1 Director On Working With Kid Actors

1 Director On Working With Kid Actors
Photo Source: Matt Ransdell - Courtesy WaterTower Theatre

When Addison’s WaterTower Theatre announced its production of a stage adaption of “Lord of the Flies”—William Golding’s classic allegory about teenaged boys who resort to savage social constructs when left to their own devices—the company decided to mount two side-by-side versions: The main one, with a cast of young adults playing the schoolboys, and a children’s version, with age-appropriate actors (ages 14–17). Matt Ransdell was tapped to direct the children’s version, which gets two performances (Feb. 2 and 9) using the same set, props, and space as the adult show, which runs through Feb. 14.

Ransdell isn’t a newcomer to working with children, although this is his highest-profile gig as a director to date. His day job is working with the nonprofit Kids Who Care, a kind of year-round after-school theater camp dedicated to educating and training young theater professionals.

We sat down with Ransdell to ask him about working with kids, the difference between the two versions of the show, casting young people, and the educational component of directing younger actors.

Describe your organization Kids Who Care. It’s a musical theater company, but also a life-changing organization. Students join us, and if they are in the resident company made up of about 60 kids, it’s like joining a select sports team. We’ve opened for the mayor, paired with a symphony orchestra, and done tree-lightings and such.

You’re the assistant director of the “Lord of the Flies” professional company and solo directing the “Lord of the Flies Project,” which is the kid version. How do they differ? You’ll essentially see the same show as the professional [version], but with different actors and maybe a little different direction. The writing is intended for youth but it’s hard to find a cast of this many 15-year-olds to hold a professional schedule while juggling school. My kids get the experience of having the same Equity set as the [adult] company, the lighting design, same sound design, and the full script—in no way is this a “junior” version—and get to perform at the same level of intensity and professional caliber. It’s the experience of a lifetime [for young people].

Where did you find your student actors? You had to be a highschool student—no college kids! We did auditions in-school [at several local high schools] and open-call auditions and call-backs at WaterTower Theatre, and even have some from home-schooling [backgrounds].

How do you go about directing kids versus adults? I work with young people on a day-to-day basis, and one of the things I have learned is to forget that they are young. They want the same responsibilities as an adult—to be trusted, to be respected. So as a director, I don’t pull any punches. They are expected to hold their blocking, to come in off book, and to take notes and be dedicated. In no way is it a childlike version. They are definitely getting the full scope of what it’s like to be a professional actor.

But you have to layer every bit of directing with a level of education. It maybe takes them longer to understand the process—this might be the first time he’s learned he has to come off book so early, or that a fight call is important because you have to have safety measures [in place]. And you have to keep your own energy level up.
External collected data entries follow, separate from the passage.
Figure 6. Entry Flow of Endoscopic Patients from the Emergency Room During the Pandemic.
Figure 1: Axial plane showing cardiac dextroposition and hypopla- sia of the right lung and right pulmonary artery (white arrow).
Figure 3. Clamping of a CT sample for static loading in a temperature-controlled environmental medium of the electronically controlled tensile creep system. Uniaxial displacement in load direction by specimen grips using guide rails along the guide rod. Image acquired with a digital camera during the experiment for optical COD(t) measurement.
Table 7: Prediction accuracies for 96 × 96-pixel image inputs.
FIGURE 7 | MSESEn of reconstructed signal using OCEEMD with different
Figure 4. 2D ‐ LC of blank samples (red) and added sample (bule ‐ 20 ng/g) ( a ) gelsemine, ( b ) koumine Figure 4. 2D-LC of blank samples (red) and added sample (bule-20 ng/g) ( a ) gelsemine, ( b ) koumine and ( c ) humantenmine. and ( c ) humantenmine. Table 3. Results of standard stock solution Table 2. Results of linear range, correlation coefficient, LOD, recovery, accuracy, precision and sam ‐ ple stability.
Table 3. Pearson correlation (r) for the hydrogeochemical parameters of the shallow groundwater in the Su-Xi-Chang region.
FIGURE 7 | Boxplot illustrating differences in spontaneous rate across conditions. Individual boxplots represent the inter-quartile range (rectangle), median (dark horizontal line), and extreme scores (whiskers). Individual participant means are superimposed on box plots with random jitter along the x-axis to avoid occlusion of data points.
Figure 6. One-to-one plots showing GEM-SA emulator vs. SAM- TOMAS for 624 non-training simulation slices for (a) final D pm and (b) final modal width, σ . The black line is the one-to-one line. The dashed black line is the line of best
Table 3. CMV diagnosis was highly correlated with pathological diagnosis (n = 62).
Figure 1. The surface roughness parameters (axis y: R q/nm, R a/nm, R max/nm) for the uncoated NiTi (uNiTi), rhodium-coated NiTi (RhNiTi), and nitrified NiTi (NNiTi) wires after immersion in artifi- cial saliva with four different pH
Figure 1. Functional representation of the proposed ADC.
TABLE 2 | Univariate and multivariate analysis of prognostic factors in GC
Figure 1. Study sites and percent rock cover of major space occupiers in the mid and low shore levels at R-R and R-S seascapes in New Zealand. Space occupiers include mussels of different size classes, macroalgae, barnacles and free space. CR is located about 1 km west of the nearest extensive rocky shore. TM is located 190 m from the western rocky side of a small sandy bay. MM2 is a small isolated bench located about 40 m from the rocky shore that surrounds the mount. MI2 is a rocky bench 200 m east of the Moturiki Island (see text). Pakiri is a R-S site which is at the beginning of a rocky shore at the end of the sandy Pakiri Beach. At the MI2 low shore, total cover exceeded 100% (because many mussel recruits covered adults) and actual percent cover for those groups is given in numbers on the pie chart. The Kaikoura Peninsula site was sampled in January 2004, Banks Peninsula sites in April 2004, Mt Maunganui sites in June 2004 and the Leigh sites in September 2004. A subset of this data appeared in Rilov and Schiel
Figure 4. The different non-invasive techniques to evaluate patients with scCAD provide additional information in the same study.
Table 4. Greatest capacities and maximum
You can’t bore them.

“Lord of the Flies” is famously about white, middle-class British boys. But you allowed more diversity than even the adult cast. They are close in age, but different in type. I made it a gender-blind and color-blind cast, which you might not have expected to find [in this show]. For example, I do not have a fat Piggy—I didn’t have a chunky kid to audition who fit the role, so I had to look for personality, [so I cast] the only [Latino] member of the cast, which works interestingly racially. I cast a lot of girls who were bringing this raw energy and talent and delivery. We did a little bit of a rewrite: our Maurice is Maureen; our Sam and Eric are Sam and Erica; and our Simon is Sara. It’s 2016, so if George Washington can be a black man on Broadway, why can’t a girl be Simon in “Lord of the Flies” at WaterTower?